Nei due o tre giorni a Washington, dove il voto è pre­visto domani sera, Bagis avrà l'appoggio di George W. Bush. La settimana scorsa, Erdogan telefonò al
presidente, che lo assicurò di non condividere la tesi della speaker. Il suo portavoce Gordon Johndroe si ap­pellò alla Camera, affermando che «la strage
degli armeni fu una delle più gravi tragedie del secolo XX, ma stabilire se fu genocidio è compito degli storici, non dei Congresso». Nancy Pelosi si mostrò
però sorda a Bush come s'era mo­strata sorda ad alcuni ex segretari di stato democratici e repubblicani, da George Shultz a Colin Powell a Madeleine Albright, che in precedenza, come il presidente, l'avevano esortata a congelare la mozio­ne. Ha rilevato ieri il deputato Adam Schiff, promotore del voto: «Non è facile, non aveva­mo mai visto un lobbying così intenso come quello degli ar­meno-americani, abbiamo ri­cevuto circa centomila mes­saggi. Ed è una questione mo­rale».

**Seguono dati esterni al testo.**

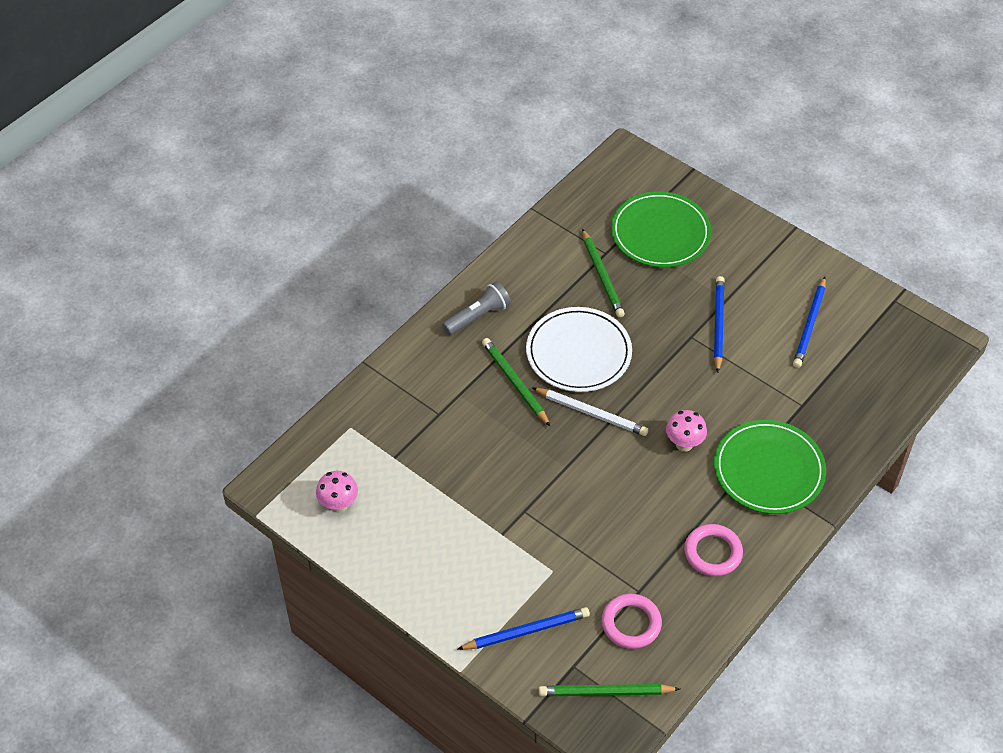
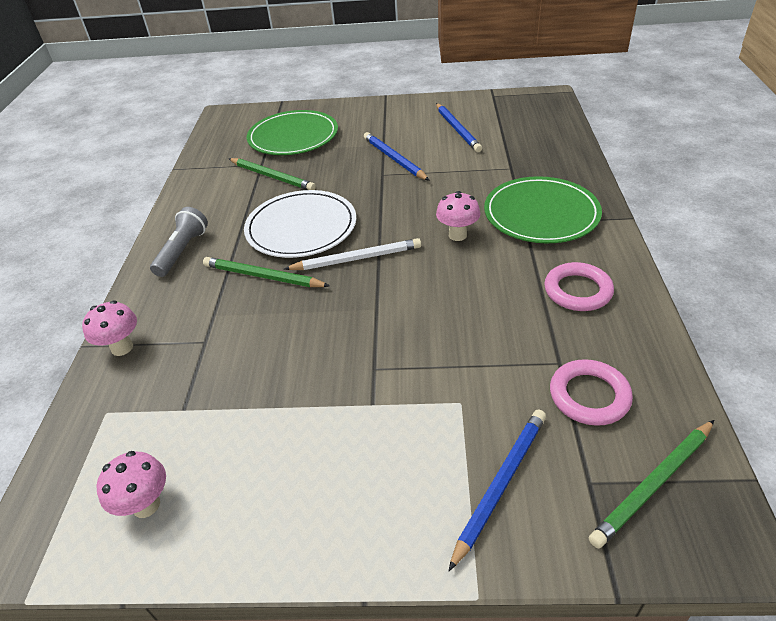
camera: 35 degrees left, 10 degrees down
(386, 382) = (122, 348): none -> pink mushroom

Il Congresso è consapevole che la denuncia del genocidio potrebbe ave­re conseguen­ze molto nega­tive ad Anka­ra. In alcune te­lefonate al Congresso prima di partire, Bogis aveva sottolineato che l'opinione pub­blica turca è già irritata con l'America per il mancato intervento contro l'asse formato da gruppi curdi iracheni e dagli irredentisti curdi in Turchia: «Se la mozio­ne passerà, ci sarà un'esplosio-ne di antiamericanismo». Tony Cordesman, uno dei
massimi esperti del Medio Oriente, si era detto l'accordo con Anka­ra: «La Turchia è un alleato troppo prezioso per alienar­sela in un momento così delicato, è un fat­tore di stabilità».

In America, il genocidio degli armeni, contro cui il Par­lamento europeo ha preso po­sizione, è da anni oggetto di un durissimo braccio di ferro. Secondo i
critici della Tur­chia, fino a 1 milione e mezzo di armeni cristiani furono ster­minati durante la Prima guer­ra mondiale. Ma secondo Ankara, le vittime
furono 300 mila circa, ossia tanti quanti i turchi sterminati dagli armeni alleati alla Russia, il nemico di allora. Lo Armenian national committee of America, la lob­by a cui allude il deputato Schiff, rimase inascoltato fin­ché il Congresso fu in mano repubblicana. Ma dal 2006, quando i democratici ne as­sunsero il controllo, è riuscito a mobilitarne i leader. Nancy Pelosi precisa di avere abbrac­ciato appieno la causa degli ar­meni anche per mettere sotto processo gli autori dei genoci­di in corso oggi, innanzitutto quella del Darfour: «I dittatori e i fanatici debbono sapere che le loro azioni non verran­no condonate», ha sostenuto. Alla Camera non si esclude tuttavia che le pressioni con­certate di Ankara e della Casa Bianca abbiano successo e che all'ultimo minuto la spe­aker ci ripensi nell'interesse nazionale.